Puntare in alto

Commento al Vangelo del 8 settembre 2019.

In cima di Evangelii Gaudium e di spinta per una Chiesa in uscita, ascoltiamo oggi questa pagina piuttosto sconcertante (Lc 14,25-33). Ma necessaria: la gioia del vangelo che la Chiesa desidera comunicare è offerta dal Signore che pone chiaramente le esigenze per viverla. Non è una gioia a buon mercato o superficiale. Non è una ricetta di felicità facile o sbrigativa. La gioia del vangelo viene solo da una scelta libera di appartenenza radicale al Signore Gesù. Si sbaglia di brutto se si pensa che il Signore sia un ‘buonista’ e che la sua accoglienza e la sua misericordia possano essere vissute in un modo superficiale, solo finché fa comodo. Questo è il rischio: stimare il Signore perché è buono, ma non entrare nella sua bontà; sfruttare la sua misericordia per fare, in fondo, quello che si vuole, tanto – si dice – Gesù perdona sempre.

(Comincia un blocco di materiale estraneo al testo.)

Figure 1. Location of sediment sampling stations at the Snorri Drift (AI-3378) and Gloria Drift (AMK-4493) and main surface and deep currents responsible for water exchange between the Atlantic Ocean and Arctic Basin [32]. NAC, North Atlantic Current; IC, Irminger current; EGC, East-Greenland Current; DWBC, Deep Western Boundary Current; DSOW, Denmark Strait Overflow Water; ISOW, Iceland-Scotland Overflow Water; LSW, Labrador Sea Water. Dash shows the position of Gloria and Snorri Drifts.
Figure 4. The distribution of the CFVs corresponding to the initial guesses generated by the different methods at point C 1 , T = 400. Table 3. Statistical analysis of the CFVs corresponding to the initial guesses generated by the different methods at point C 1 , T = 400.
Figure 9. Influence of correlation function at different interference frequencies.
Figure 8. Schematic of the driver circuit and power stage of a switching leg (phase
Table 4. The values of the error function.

E invece Gesù non si fa problemi a dire senza mezzi termini che appartenere a lui (essere suoi discepoli) è una cosa talmente stupenda che tutto il resto va rivisto e considerato in un modo nuovo. Tutto il resto non sono le cose, ma prima di tutto le persone! E le persone più importanti: padre, la madre, la moglie, i figli, i fratelli, le sorelle. Istintivamente questa cosa ci urta. Proviamo un affetto così grande per queste persone… mentre è difficile che il nostro cuore batta così forte per il Signore, per il Padre e per lo Spirito….

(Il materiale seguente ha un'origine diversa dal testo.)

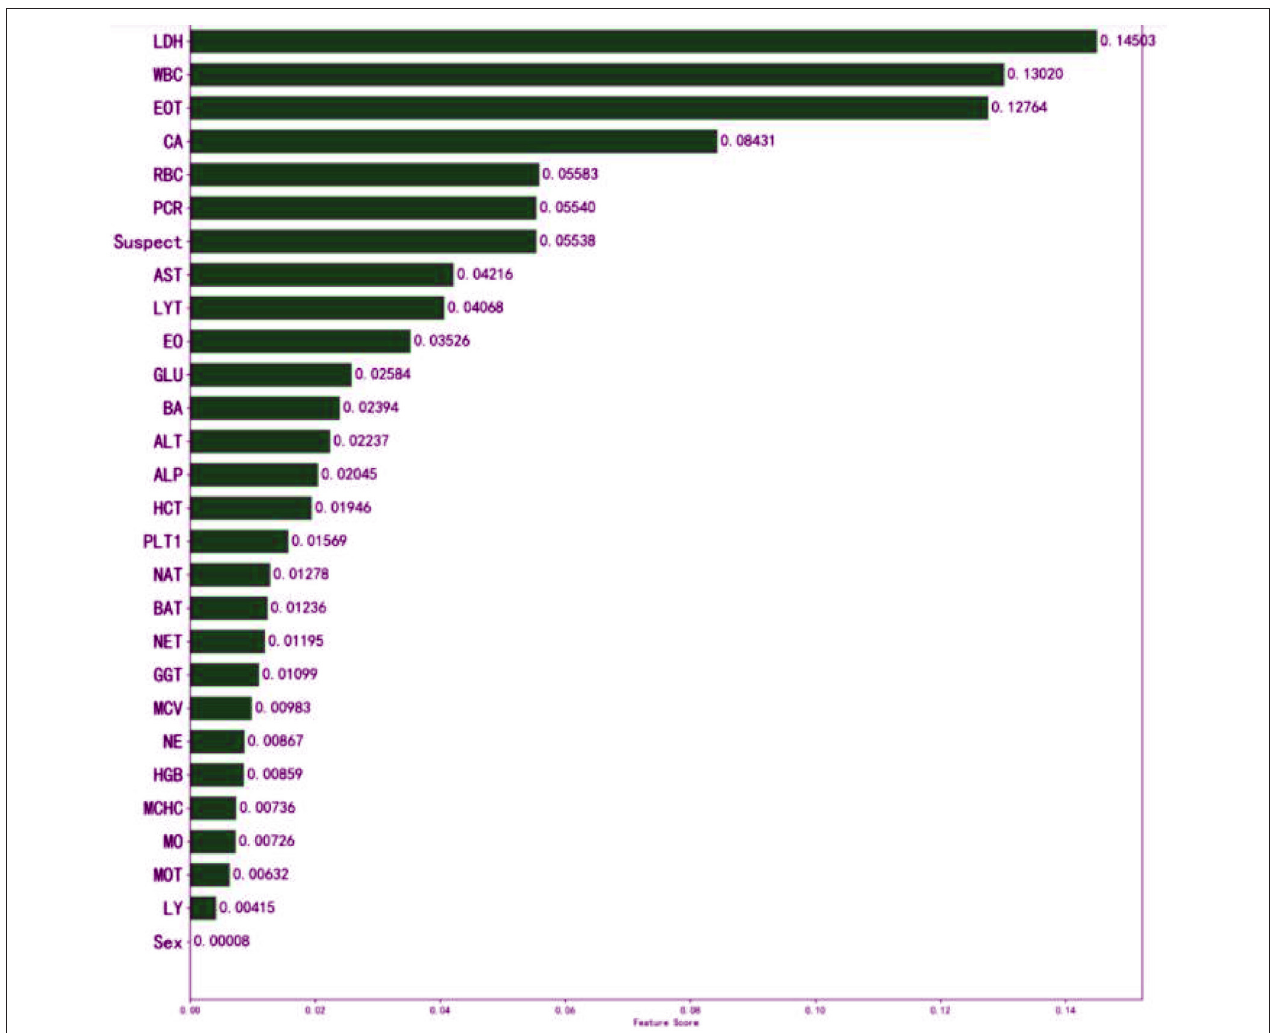
FIGURE 4 | Influence of input features on the outcome of the XGBoost model. The top three features are LDH, WBC, and EOT. It indicates that they have important auxiliary diagnostic significance for COVID-19. The model found that patients with higher WBC count, higher LDH level, or higher EOT count, were more likely to have COVID-19. It might assist physicians to make their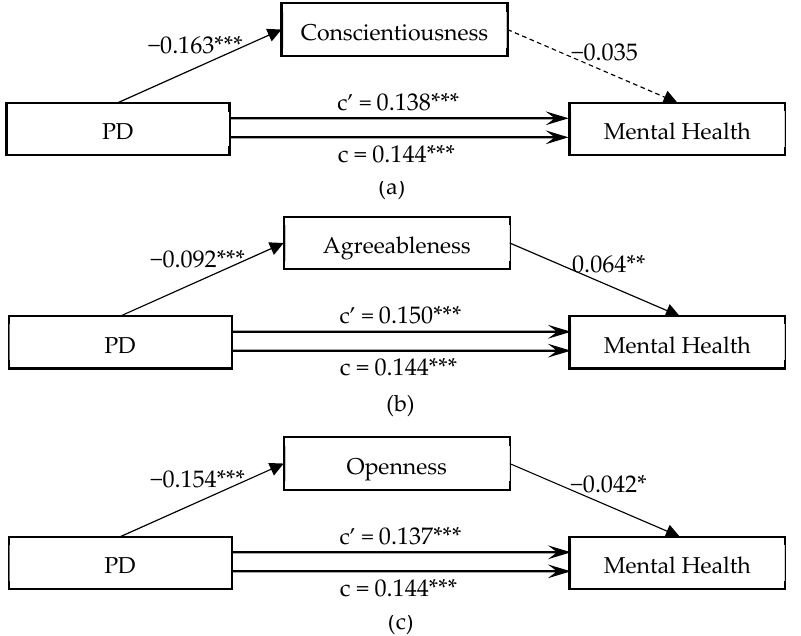
Figure 2. Mediating effect of big five personality dimensions on the associations between PD and mental health. Note: PD denotes total differences for parental parenting styles. * refers to p < 0.05; ** refers to p < 0.01; *** refers to p < 0.001.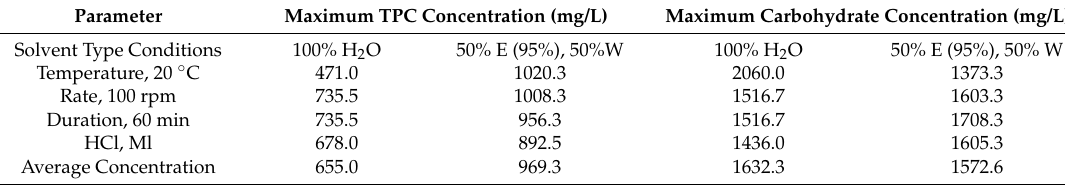
Table 1. TPC and carbohydrates concentration values (mg/L) in the extracted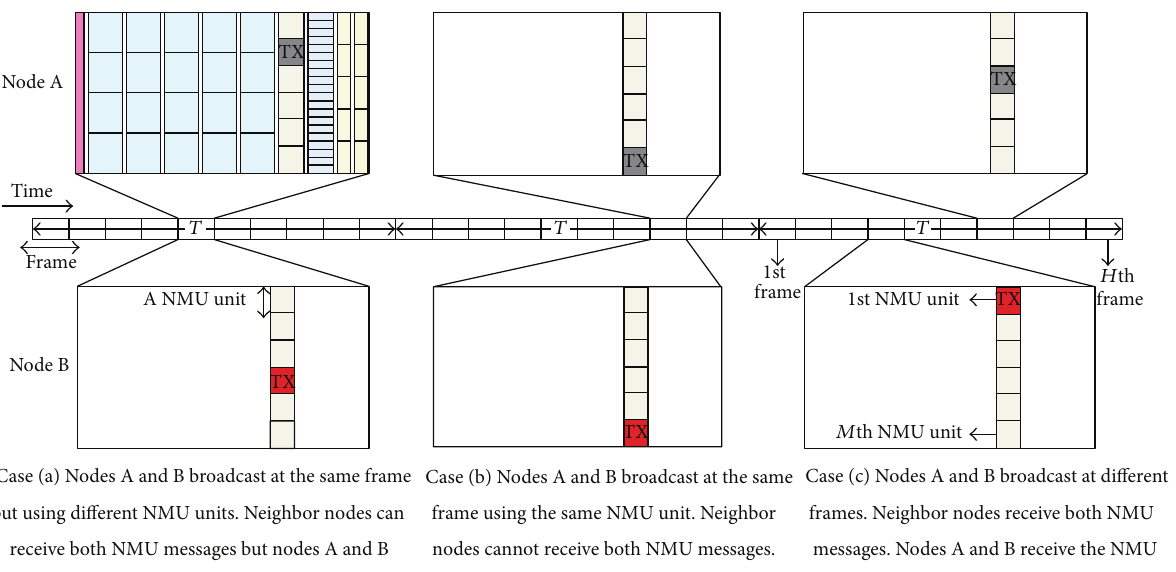
Figure 2: During time period 𝑇 , each node selects a frame randomly among the frames within 𝑇 and chooses an NMU channel in the frame at random to broadcast its presence to its 1-hop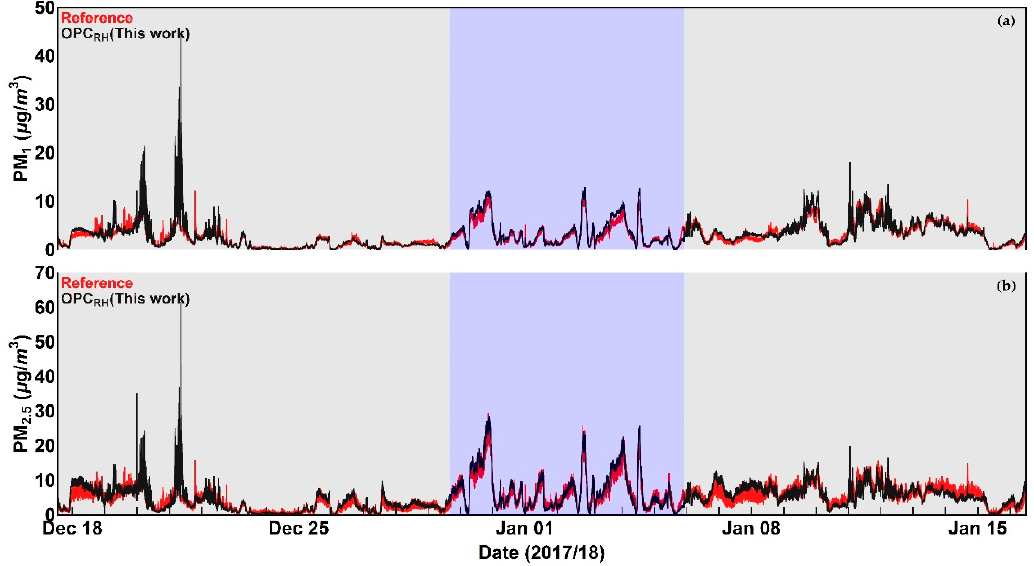
Figure 14. Time series plots of OPC PM measurements in comparison with reference data after the application of the correction algorithm assuming Ammonium Sulphate (grey shaded area) and Sodium Chloride (blue shaded area) as unique particle chemical species for: ( a ) PM 1 ; ( b ) PM 2.5 .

Ma qui non è questione di emozioni. È questione di verità: chi è il Signore? Chi sono veramente le persone che ci stanno più vicine e alle quali ci sentiamo più legati? Dobbiamo riconoscere che il Signore è l’autore della nostra vita e il garante della risurrezione (della vita definitiva) della nostra persona. È Lui la fonte dell’amore, anche dell’amore che proviamo per le persone che amiamo, donate a noi da lui. Le persone che amiamo non ci hanno dato la vita (intesa come vita personale: i genitori ci hanno dato la vita biologica, collaborando con Dio), e nemmeno ci tirano fuori dalla tomba. Il Signore sì. E non con un senso di rivalità: è proprio Lui che ci spinge a far circolare il suo amore tra di noi! L’aspetto fondamentale è dunque quello dello sguardo vero su di noi e sugli altri.
Ma non basta: Gesù precisa che per essere suoi discepoli bisogna cambiare sguardo anche su noi stessi. Amare Lui più della nostra stessa vita. Essere attaccati a Lui più di quanto siamo attaccati a noi stessi… È un decentramento radicale. E il motivo è sempre quello: nessuno di noi si è dato la vita, e nessuno di noi è capace di vincere la morte (quella del corpo e quella del peccato). Ci conviene buttarci tra le braccia del crocifisso, che con un affetto sconvolgente à entrato nella nostra carne per metterci in grado di amarci del suo stesso amore.

Ecco dunque: il Signore ci ripete con passione, oggi, che non dobbiamo abbassare il tiro nel nostro atteggiamento missionari. Non dobbiamo sminuire il vangelo o dire solo le cose che accarezzano le orecchie di chi non conosce ancora Gesù, nascondendo le esigenze più profonde. Il Signore non smette mai di farci puntare veramente in alto, perché non c’è niente di più bello e di più sapiente del suo amore per ciascuno di noi e per ciascuno dei nostri fratelli.